Scan the entries below, and for each line that includes the word "today", make a copy.

### [Given data]
┄┄┄┄┄┄┄┄┄┄
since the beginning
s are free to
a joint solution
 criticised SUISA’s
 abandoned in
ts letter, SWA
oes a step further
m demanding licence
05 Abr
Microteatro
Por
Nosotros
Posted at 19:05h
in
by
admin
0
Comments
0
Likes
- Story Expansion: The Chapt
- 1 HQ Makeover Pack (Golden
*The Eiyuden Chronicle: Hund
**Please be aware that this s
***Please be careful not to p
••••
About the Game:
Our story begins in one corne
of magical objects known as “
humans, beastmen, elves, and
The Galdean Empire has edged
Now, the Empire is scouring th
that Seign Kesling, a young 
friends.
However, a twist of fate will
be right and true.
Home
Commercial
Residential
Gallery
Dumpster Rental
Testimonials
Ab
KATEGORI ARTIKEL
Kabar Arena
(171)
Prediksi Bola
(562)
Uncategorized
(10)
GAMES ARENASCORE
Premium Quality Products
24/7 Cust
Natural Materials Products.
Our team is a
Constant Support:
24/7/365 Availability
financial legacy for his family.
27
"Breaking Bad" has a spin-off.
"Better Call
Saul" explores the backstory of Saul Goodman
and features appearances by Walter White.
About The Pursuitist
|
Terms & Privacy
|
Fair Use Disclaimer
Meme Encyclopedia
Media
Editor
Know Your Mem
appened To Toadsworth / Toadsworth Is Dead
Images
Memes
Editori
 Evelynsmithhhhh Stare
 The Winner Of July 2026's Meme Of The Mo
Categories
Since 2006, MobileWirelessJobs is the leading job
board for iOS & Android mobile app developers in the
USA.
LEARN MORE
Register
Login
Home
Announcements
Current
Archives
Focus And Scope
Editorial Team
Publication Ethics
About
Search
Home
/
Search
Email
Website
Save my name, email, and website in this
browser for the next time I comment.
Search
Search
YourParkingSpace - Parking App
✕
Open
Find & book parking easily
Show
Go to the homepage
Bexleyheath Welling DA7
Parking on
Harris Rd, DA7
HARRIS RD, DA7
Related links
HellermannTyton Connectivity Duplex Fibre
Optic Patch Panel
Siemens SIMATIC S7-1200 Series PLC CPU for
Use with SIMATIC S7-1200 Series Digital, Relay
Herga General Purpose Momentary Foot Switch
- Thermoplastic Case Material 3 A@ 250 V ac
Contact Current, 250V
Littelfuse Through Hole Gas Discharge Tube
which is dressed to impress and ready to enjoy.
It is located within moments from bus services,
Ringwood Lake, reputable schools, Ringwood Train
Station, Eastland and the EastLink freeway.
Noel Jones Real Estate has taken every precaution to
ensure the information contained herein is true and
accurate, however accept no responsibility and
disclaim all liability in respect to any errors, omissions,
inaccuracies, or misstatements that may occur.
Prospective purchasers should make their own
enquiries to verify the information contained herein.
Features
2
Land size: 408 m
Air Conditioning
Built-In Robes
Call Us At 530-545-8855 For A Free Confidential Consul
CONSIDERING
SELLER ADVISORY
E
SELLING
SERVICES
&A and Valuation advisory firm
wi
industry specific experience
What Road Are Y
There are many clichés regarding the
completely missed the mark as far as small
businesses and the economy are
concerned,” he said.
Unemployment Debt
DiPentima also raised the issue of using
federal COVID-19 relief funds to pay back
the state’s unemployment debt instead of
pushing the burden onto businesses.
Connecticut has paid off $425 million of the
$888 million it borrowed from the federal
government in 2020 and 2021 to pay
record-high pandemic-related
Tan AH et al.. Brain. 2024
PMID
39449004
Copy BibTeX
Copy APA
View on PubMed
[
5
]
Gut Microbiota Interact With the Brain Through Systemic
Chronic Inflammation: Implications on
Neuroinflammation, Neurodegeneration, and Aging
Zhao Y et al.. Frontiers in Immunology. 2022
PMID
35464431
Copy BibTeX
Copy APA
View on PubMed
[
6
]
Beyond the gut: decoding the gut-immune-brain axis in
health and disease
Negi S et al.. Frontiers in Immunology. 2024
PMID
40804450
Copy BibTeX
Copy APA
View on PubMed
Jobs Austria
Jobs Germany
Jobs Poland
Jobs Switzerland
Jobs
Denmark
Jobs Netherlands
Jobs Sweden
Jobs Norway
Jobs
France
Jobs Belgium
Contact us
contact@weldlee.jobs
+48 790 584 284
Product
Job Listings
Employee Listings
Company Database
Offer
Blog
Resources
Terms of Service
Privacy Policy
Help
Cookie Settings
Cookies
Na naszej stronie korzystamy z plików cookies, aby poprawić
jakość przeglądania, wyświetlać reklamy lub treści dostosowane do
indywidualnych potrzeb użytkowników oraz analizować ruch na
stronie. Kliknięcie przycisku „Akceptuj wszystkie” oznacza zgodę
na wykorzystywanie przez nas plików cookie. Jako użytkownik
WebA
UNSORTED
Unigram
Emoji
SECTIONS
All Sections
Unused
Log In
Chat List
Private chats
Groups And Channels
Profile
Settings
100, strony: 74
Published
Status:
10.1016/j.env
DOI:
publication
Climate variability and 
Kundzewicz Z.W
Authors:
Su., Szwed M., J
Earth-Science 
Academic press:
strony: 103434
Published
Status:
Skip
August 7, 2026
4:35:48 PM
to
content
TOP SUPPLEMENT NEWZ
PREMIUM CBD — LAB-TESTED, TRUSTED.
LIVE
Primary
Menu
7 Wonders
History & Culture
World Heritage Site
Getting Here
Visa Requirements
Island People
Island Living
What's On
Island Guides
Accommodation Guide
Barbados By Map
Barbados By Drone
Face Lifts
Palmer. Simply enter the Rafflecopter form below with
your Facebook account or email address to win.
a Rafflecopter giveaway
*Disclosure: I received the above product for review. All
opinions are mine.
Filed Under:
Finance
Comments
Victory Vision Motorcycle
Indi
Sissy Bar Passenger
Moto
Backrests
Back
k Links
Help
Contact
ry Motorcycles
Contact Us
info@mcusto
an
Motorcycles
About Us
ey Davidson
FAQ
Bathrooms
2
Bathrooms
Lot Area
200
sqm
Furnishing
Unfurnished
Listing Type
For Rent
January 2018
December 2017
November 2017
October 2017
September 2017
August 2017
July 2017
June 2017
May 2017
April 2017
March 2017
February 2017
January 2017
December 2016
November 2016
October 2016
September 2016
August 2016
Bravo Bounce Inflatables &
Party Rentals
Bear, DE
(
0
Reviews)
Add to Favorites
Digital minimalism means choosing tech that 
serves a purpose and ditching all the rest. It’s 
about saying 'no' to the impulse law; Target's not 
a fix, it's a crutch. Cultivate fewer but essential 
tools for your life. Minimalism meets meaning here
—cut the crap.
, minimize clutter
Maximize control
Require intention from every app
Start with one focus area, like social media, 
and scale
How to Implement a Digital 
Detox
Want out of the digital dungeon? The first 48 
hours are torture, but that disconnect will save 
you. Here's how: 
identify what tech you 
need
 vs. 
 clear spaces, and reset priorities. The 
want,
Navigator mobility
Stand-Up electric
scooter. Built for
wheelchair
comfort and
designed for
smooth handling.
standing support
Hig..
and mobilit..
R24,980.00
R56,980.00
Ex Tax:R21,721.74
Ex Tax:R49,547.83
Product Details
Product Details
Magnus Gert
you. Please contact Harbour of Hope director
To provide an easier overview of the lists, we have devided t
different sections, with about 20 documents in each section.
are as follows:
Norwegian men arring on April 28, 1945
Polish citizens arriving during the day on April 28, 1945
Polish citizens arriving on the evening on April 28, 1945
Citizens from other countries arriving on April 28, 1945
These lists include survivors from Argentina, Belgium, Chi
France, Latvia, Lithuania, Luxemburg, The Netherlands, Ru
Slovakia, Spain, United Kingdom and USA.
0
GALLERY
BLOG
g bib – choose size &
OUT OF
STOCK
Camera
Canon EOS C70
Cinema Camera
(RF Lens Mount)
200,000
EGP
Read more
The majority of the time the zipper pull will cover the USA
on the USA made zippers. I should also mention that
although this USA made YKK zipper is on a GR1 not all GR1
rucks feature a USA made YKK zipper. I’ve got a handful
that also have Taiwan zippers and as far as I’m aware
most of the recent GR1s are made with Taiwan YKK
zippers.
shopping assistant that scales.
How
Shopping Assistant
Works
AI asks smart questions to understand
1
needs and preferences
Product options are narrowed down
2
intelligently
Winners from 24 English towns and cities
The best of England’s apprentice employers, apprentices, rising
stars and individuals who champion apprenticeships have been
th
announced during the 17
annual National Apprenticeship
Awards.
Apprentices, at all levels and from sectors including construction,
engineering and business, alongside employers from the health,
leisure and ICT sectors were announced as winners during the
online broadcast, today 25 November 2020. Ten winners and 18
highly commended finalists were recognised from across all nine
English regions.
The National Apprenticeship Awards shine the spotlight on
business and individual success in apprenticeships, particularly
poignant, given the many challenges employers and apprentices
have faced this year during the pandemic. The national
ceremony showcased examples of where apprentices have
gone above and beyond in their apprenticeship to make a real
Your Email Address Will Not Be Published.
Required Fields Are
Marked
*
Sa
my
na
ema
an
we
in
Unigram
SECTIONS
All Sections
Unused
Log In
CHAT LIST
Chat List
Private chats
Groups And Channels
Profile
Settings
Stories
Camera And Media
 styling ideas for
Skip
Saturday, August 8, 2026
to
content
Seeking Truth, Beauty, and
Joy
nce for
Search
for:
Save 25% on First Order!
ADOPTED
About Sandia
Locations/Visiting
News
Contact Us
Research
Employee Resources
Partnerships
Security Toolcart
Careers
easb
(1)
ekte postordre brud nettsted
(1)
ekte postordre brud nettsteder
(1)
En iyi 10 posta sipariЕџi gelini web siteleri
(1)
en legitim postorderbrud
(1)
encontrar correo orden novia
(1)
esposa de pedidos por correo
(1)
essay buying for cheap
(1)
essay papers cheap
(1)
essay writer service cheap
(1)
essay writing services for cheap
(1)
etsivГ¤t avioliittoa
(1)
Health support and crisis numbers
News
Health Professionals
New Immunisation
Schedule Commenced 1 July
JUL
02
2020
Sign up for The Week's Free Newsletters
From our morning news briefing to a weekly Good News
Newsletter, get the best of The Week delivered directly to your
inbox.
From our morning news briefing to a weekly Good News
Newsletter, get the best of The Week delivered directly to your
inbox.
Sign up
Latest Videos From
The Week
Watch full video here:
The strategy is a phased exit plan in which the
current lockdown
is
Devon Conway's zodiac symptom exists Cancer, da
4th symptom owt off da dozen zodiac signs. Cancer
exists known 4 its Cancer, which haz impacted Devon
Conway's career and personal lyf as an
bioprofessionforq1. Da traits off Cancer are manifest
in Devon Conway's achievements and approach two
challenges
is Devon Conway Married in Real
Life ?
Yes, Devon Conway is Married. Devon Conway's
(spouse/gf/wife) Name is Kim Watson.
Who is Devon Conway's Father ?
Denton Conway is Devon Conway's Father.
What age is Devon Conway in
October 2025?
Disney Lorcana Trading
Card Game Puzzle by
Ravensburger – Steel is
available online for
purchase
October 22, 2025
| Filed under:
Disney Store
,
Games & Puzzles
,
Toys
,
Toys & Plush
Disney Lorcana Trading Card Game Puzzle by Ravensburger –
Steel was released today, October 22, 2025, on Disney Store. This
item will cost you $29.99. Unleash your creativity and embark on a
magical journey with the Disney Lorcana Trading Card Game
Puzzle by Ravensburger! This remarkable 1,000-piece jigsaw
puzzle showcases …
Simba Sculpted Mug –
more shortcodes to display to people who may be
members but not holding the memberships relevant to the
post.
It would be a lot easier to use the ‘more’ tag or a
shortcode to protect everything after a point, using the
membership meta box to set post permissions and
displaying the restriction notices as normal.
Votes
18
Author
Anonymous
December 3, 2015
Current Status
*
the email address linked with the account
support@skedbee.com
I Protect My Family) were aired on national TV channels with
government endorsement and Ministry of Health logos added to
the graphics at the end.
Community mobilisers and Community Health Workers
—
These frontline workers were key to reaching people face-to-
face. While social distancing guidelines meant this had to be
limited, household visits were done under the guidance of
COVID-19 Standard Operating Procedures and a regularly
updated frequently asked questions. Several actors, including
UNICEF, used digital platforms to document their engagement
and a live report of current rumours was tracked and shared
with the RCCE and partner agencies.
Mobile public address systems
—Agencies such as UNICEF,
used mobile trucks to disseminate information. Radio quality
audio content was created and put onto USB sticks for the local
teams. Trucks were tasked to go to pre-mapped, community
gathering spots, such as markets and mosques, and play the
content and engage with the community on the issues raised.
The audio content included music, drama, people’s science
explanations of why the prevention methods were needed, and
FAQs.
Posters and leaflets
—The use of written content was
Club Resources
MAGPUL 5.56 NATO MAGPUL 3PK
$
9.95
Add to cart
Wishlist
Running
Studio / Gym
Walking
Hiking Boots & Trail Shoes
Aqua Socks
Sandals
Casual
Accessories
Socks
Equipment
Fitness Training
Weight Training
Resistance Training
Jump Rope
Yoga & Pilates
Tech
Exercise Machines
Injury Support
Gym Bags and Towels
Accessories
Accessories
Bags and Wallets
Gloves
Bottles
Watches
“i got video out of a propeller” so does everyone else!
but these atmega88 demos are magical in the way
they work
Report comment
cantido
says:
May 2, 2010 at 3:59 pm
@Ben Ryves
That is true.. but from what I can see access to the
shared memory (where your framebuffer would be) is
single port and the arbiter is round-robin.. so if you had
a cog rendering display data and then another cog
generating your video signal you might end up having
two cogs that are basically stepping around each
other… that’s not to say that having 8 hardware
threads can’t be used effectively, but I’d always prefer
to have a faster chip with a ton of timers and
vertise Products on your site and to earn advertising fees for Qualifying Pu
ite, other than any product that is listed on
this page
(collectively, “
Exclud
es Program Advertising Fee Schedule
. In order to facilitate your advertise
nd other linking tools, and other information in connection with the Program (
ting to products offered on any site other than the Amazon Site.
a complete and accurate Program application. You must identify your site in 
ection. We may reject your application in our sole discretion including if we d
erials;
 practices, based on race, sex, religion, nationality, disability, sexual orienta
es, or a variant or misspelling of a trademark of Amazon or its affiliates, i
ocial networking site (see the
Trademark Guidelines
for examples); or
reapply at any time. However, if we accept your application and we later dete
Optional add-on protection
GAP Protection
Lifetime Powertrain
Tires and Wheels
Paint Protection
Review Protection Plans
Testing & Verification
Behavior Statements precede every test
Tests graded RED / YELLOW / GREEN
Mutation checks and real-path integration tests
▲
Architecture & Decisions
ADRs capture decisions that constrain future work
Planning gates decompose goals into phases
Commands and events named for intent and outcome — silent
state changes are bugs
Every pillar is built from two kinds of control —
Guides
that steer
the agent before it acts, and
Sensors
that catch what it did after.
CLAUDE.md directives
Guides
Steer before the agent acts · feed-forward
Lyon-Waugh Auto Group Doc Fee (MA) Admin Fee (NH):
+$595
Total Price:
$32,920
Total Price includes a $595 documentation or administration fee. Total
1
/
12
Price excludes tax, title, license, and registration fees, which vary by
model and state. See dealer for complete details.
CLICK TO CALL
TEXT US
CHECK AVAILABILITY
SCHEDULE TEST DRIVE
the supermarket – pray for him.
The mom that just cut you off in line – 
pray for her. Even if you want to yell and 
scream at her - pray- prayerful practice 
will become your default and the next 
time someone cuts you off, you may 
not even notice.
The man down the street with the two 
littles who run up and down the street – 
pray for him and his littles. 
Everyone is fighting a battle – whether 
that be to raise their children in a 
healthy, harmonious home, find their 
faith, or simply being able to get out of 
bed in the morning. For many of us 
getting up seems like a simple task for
┄┄┄┄┄┄┄┄┄┄
### [Task response]
online broadcast, today 25 November 2020. Ten winners and 18
Steel was released today, October 22, 2025, on Disney Store. This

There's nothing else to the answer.